Common risk factors in the development of Sheehan's syndrome include pregnancy, severe/massive PPH, pituitary mass, pre-existing vascular diseases, autoimmunity, type 1 diabetes, DIC, smaller and rigid sella, multiple gestations, placental abnormalities, and traumatic delivery.

Screening

There is insufficient evidence to recommend routine screening for Sheehan's syndrome.
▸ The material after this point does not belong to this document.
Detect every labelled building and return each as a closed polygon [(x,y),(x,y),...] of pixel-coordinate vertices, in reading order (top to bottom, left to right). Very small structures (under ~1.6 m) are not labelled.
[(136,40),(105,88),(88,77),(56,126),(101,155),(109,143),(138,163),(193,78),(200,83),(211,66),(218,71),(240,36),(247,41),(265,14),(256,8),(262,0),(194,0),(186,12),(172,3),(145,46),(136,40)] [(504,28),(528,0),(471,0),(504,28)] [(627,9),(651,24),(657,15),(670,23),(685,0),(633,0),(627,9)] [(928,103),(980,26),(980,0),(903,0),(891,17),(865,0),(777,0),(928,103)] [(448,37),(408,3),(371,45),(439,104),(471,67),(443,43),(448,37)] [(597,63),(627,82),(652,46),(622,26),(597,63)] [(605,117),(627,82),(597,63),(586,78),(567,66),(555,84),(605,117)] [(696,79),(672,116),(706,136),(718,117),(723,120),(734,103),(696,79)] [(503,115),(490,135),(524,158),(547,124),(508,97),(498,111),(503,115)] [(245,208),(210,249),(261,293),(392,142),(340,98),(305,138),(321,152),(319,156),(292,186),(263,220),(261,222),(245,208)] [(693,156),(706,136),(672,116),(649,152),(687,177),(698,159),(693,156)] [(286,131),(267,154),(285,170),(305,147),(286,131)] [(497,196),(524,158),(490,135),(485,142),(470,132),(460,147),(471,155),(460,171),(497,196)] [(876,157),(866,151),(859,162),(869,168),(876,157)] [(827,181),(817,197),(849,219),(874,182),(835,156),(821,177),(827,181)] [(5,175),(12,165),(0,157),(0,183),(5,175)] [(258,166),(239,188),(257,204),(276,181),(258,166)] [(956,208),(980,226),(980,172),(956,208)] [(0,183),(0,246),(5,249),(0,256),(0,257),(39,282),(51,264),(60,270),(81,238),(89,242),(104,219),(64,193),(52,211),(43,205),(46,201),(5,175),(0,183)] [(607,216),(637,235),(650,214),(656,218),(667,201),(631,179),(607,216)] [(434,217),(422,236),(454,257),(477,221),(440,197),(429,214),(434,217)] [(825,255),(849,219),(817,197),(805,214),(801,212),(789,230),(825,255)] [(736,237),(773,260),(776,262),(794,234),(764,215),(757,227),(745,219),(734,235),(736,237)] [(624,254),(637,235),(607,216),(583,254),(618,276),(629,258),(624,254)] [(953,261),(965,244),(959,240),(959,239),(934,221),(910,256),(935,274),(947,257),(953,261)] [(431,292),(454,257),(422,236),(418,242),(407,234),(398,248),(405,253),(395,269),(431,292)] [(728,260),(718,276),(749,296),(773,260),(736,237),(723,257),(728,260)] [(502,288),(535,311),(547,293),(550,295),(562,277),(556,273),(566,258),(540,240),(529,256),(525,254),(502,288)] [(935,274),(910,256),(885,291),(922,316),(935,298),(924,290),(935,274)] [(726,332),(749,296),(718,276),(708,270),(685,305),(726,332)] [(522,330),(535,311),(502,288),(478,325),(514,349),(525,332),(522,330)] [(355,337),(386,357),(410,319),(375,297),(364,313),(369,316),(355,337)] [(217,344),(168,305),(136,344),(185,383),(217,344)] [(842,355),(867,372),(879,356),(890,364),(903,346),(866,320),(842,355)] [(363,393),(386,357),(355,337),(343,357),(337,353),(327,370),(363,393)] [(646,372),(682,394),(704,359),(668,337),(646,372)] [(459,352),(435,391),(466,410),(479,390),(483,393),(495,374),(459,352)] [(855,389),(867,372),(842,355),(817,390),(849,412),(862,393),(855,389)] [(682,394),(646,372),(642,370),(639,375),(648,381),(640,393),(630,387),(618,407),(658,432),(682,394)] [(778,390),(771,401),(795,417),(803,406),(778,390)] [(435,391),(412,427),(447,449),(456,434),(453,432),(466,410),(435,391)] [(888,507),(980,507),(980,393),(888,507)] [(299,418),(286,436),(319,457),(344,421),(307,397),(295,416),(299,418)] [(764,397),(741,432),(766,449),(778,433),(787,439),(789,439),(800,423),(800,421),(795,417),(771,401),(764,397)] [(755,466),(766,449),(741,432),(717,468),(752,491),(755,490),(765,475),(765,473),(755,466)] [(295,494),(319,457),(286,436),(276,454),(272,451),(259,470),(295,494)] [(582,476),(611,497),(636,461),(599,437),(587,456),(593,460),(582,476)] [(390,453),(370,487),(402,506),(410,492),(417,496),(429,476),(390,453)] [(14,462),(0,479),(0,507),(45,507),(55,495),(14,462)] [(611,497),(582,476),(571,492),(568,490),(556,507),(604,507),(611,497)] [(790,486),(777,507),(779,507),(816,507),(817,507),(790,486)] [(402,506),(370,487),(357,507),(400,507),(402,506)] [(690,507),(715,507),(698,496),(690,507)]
Natural History, Complications, and Prognosis

Sheehan's syndrome, if left untreated lead to hypopituitarism and empty sella syndrome. Common complications are including adrenal crisis, hypotension, hypothyroidism, and hypopituitarism. Prognosis is generally excellent provided early diagnosis and management resulting in complete reversal of symptoms.

Diagnosis

Diagnosis is made on clinical basis with a recent/remote history of traumatic delivery or delivery complicated by hypotension. Diagnosis is mostly clinical but detailed medical history, measurement of pituitary hormone levels in blood, pituitary hormone stimulation tests and imaging (MRI preferred on CT) studies can help in making the diagnosis.

History and Symptoms

The most common symptoms of Sheehan's sydrome are including agalactorrhea and failure to resume menstruation after parturition. Common symptoms are including hot flushes, decreased pubic/axillary hair, hypotension, hypoglycemia, features of hypothyroidism, hypoadrenalism, and hypogonadism.

Physical Examination

Patients with this syndrome usually appear fatigued and lethargic. Physical examination is usually remarkable for bradycardia, hypotension, pallor, and signs suggestive of respective hormonal deficiency.

Laboratory Findings

Laboratory findings consistent with the diagnosis of Sheehan's syndrome include hyponatremia, hypokalemia, hypocalcemia, hypomagnesemia, hypophosphatemia, anemia, pancytopenia, eosinophilia, hypoalbuminemia, low fasting plasma glucose, and etc.

Electrocardiogram

ECG findings associated with Sheehan's syndrome can include QT interval prolongation,Type-1 Brugada-like ECG pattern (due to adrenal crisis), findings suggestive of cardiac tamponade, dilated cardiomyopathy (multifactorial).

X-ray

There are no X-ray findings associated with Sheehan's syndrome.

CT scan

Acute presentation shows non-hemorrhagic pituitary gland enlargement while chronic presentation shows an empty sella or decreased sellar volume.

MRI

Findings on MRI suggestive of Sheehan's syndrome are including decreased sellar volume, empty sella, pituitary remnant tissue, or CSF fluid in sella.

Ultrasound

Echocardiography findings associated with Sheehan's syndrome may include reversible dilated cardiomyopathy and pericardial effusion.

Other Imaging Findings

There are no other imaging findings associated with Sheehan's syndrome.

Other Diagnostic Studies

There are no additional diagnostic findings for Sheehan's syndrome.

Treatment

Medical Therapy

Treatment involves appropriate hormone replacement therapy that results in complete recovery and reversal of symptoms.

Surgery

Surgical intervention is not recommended for the management of Sheehan's syndrome.

Primary Prevention

Effective measures for the primary prevention of Sheehan's syndrome are including improved obstetrical care and perinatal monitoring, prevention of pregnancy related complications, maternal awareness about Sheehan's syndrome and risk factors causing it, and post-puerperal follow up.

Secondary Prevention

Effective measures for the secondary prevention are including early diagnosis and treatment to prevent life threatening complications.